**TASK TO COMPLETE**
Return the lines of the data below from the one containing "What percentage do" through the one containing "What is the change", copying them without any change.

══ EXCERPTED RECORDS

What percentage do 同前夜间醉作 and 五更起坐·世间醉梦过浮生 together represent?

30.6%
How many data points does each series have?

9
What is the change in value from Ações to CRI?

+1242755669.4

════
══ EXCERPTED RECORDS

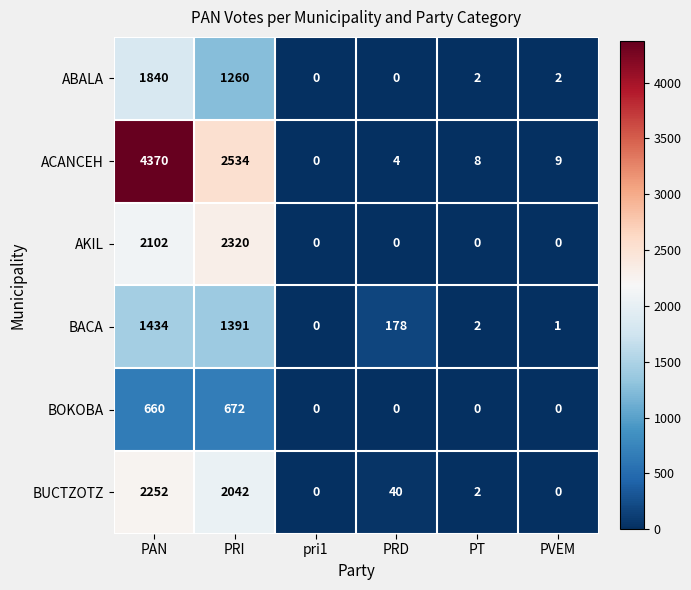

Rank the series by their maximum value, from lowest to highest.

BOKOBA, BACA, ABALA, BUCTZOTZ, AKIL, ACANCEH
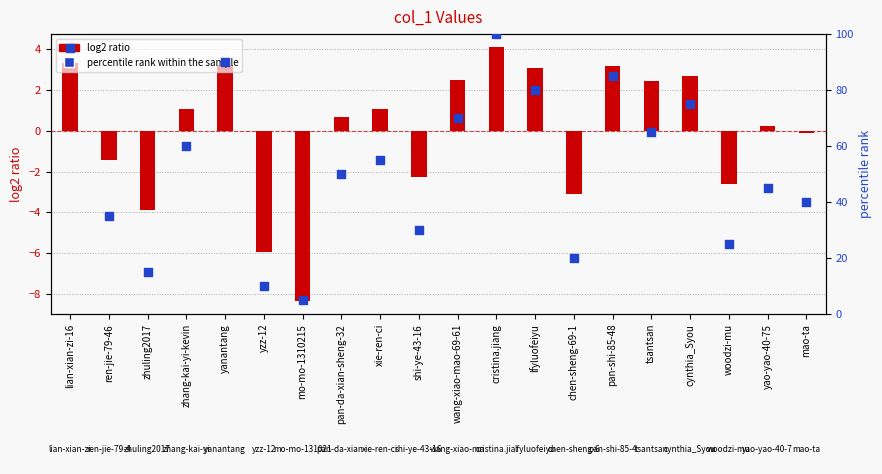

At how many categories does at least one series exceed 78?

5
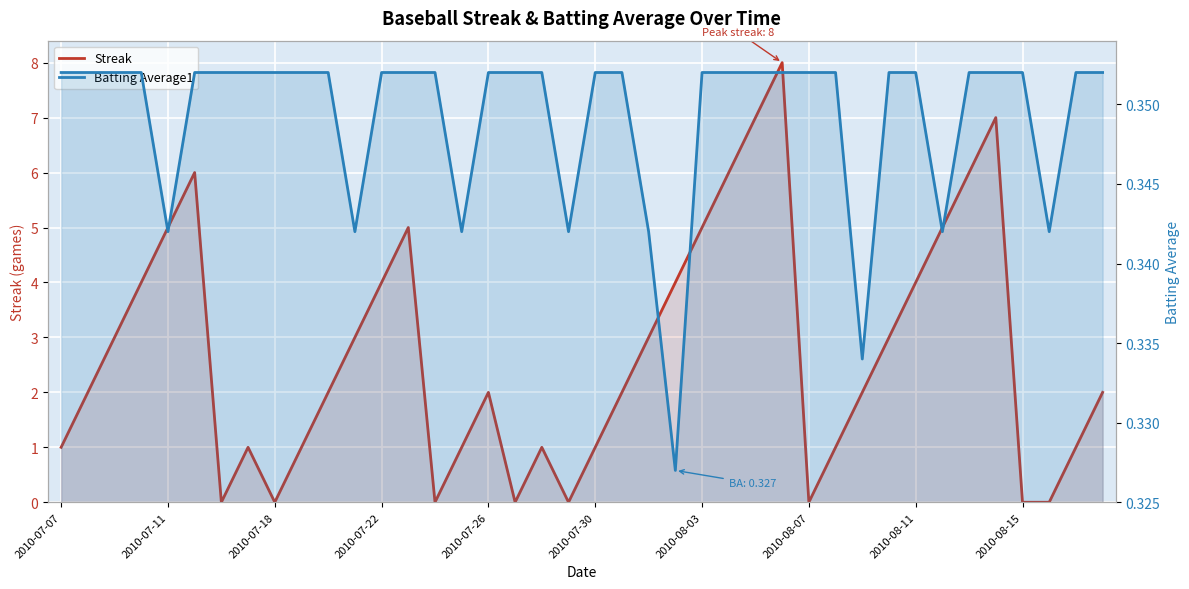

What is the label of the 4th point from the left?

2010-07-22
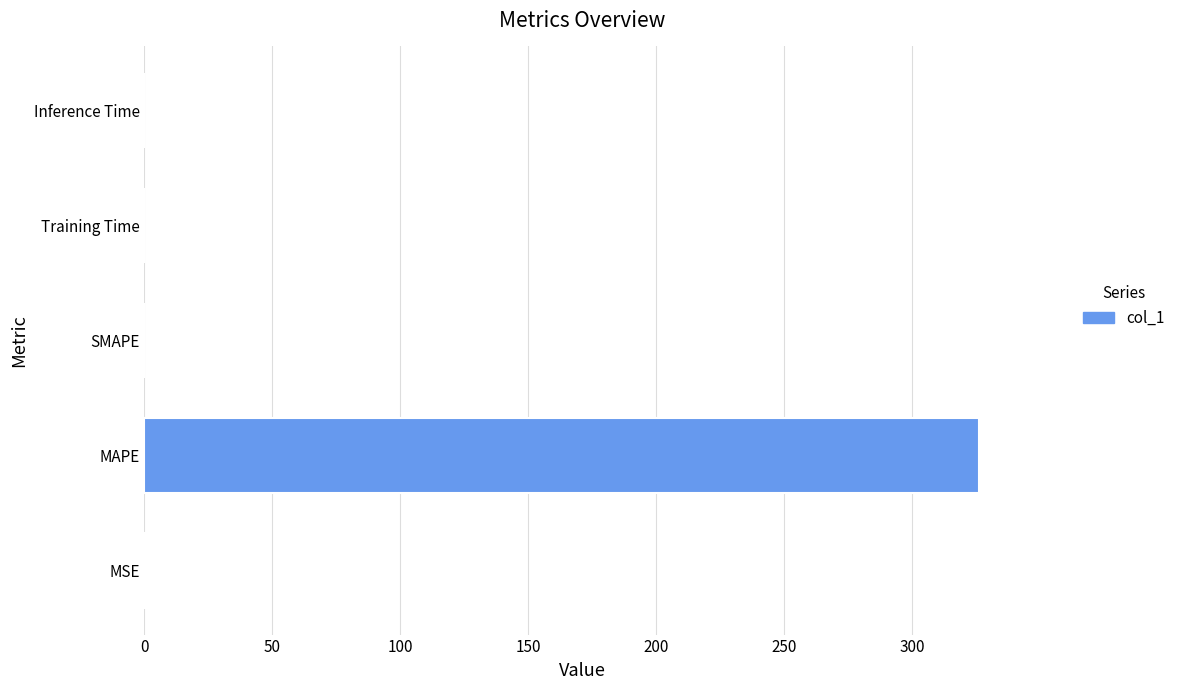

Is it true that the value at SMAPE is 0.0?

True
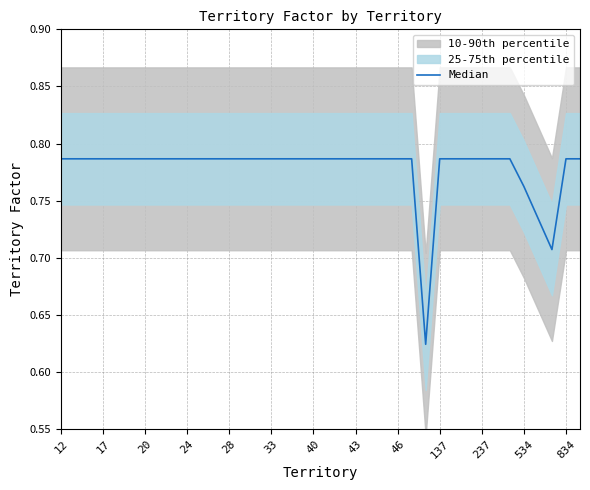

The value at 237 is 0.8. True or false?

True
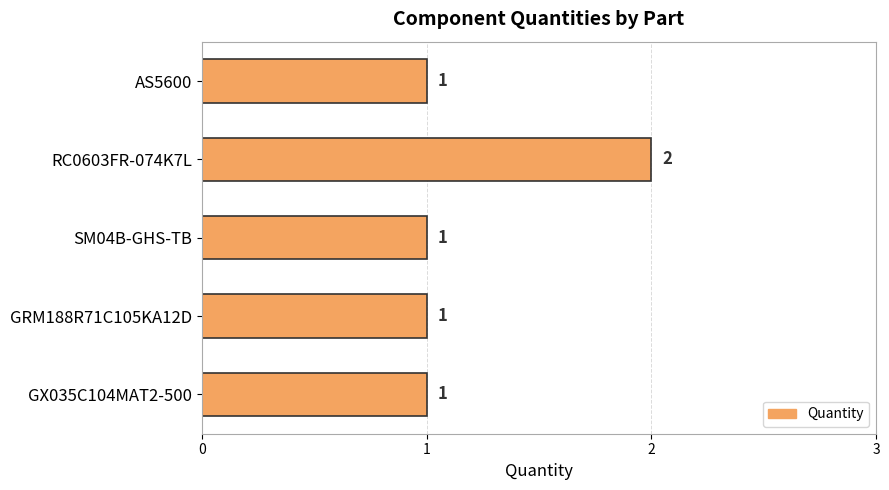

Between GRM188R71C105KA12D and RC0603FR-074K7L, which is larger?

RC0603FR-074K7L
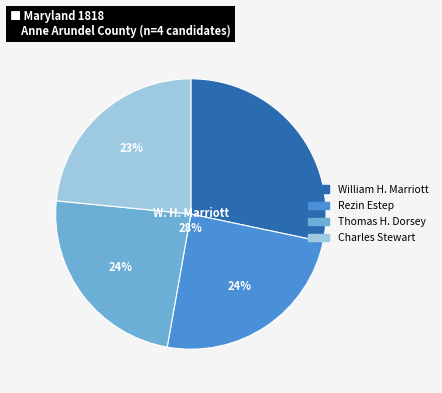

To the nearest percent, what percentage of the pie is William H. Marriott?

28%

════

**EXERCISE OUTPUT**
What percentage do 同前夜间醉作 and 五更起坐·世间醉梦过浮生 together represent?

30.6%
How many data points does each series have?

9
What is the change in value from Ações to CRI?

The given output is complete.